== RECORD LIST ==
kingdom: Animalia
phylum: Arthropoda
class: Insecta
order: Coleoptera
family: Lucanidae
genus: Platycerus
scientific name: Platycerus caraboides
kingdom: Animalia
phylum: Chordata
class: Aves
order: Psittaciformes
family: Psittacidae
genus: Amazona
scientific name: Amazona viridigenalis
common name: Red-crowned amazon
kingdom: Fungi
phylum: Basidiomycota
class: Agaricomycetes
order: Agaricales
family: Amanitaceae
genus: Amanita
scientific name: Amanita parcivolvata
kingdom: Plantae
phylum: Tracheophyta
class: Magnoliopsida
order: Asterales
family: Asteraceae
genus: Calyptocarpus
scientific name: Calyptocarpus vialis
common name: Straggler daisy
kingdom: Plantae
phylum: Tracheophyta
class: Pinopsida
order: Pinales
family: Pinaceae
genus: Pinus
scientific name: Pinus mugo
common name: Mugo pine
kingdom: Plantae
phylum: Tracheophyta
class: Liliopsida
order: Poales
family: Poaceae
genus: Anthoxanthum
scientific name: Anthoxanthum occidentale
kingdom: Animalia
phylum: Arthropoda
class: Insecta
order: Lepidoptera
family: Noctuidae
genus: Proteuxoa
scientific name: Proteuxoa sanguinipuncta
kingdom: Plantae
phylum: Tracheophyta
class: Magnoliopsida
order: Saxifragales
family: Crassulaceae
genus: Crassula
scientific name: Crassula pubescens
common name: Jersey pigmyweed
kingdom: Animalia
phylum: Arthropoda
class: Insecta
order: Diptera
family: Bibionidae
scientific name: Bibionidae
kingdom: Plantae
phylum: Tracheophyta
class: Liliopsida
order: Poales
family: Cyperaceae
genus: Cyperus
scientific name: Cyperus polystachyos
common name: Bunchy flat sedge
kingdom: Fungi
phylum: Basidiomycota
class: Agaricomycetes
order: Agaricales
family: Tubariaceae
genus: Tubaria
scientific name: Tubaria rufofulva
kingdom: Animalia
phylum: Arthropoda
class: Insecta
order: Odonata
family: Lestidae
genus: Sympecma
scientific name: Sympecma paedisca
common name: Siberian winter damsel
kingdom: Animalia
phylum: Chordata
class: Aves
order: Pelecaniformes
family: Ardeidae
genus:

== SET TASK ==
Copy every line of the data above word for word.

== REPLY TO THE TASK ==
kingdom: Animalia
phylum: Arthropoda
class: Insecta
order: Coleoptera
family: Lucanidae
genus: Platycerus
scientific name: Platycerus caraboides
kingdom: Animalia
phylum: Chordata
class: Aves
order: Psittaciformes
family: Psittacidae
genus: Amazona
scientific name: Amazona viridigenalis
common name: Red-crowned amazon
kingdom: Fungi
phylum: Basidiomycota
class: Agaricomycetes
order: Agaricales
family: Amanitaceae
genus: Amanita
scientific name: Amanita parcivolvata
kingdom: Plantae
phylum: Tracheophyta
class: Magnoliopsida
order: Asterales
family: Asteraceae
genus: Calyptocarpus
scientific name: Calyptocarpus vialis
common name: Straggler daisy
kingdom: Plantae
phylum: Tracheophyta
class: Pinopsida
order: Pinales
family: Pinaceae
genus: Pinus
scientific name: Pinus mugo
common name: Mugo pine
kingdom: Plantae
phylum: Tracheophyta
class: Liliopsida
order: Poales
family: Poaceae
genus: Anthoxanthum
scientific name: Anthoxanthum occidentale
kingdom: Animalia
phylum: Arthropoda
class: Insecta
order: Lepidoptera
family: Noctuidae
genus: Proteuxoa
scientific name: Proteuxoa sanguinipuncta
kingdom: Plantae
phylum: Tracheophyta
class: Magnoliopsida
order: Saxifragales
family: Crassulaceae
genus: Crassula
scientific name: Crassula pubescens
common name: Jersey pigmyweed
kingdom: Animalia
phylum: Arthropoda
class: Insecta
order: Diptera
family: Bibionidae
scientific name: Bibionidae
kingdom: Plantae
phylum: Tracheophyta
class: Liliopsida
order: Poales
family: Cyperaceae
genus: Cyperus
scientific name: Cyperus polystachyos
common name: Bunchy flat sedge
kingdom: Fungi
phylum: Basidiomycota
class: Agaricomycetes
order: Agaricales
family: Tubariaceae
genus: Tubaria
scientific name: Tubaria rufofulva
kingdom: Animalia
phylum: Arthropoda
class: Insecta
order: Odonata
family: Lestidae
genus: Sympecma
scientific name: Sympecma paedisca
common name: Siberian winter damsel
kingdom: Animalia
phylum: Chordata
class: Aves
order: Pelecaniformes
family: Ardeidae
genus:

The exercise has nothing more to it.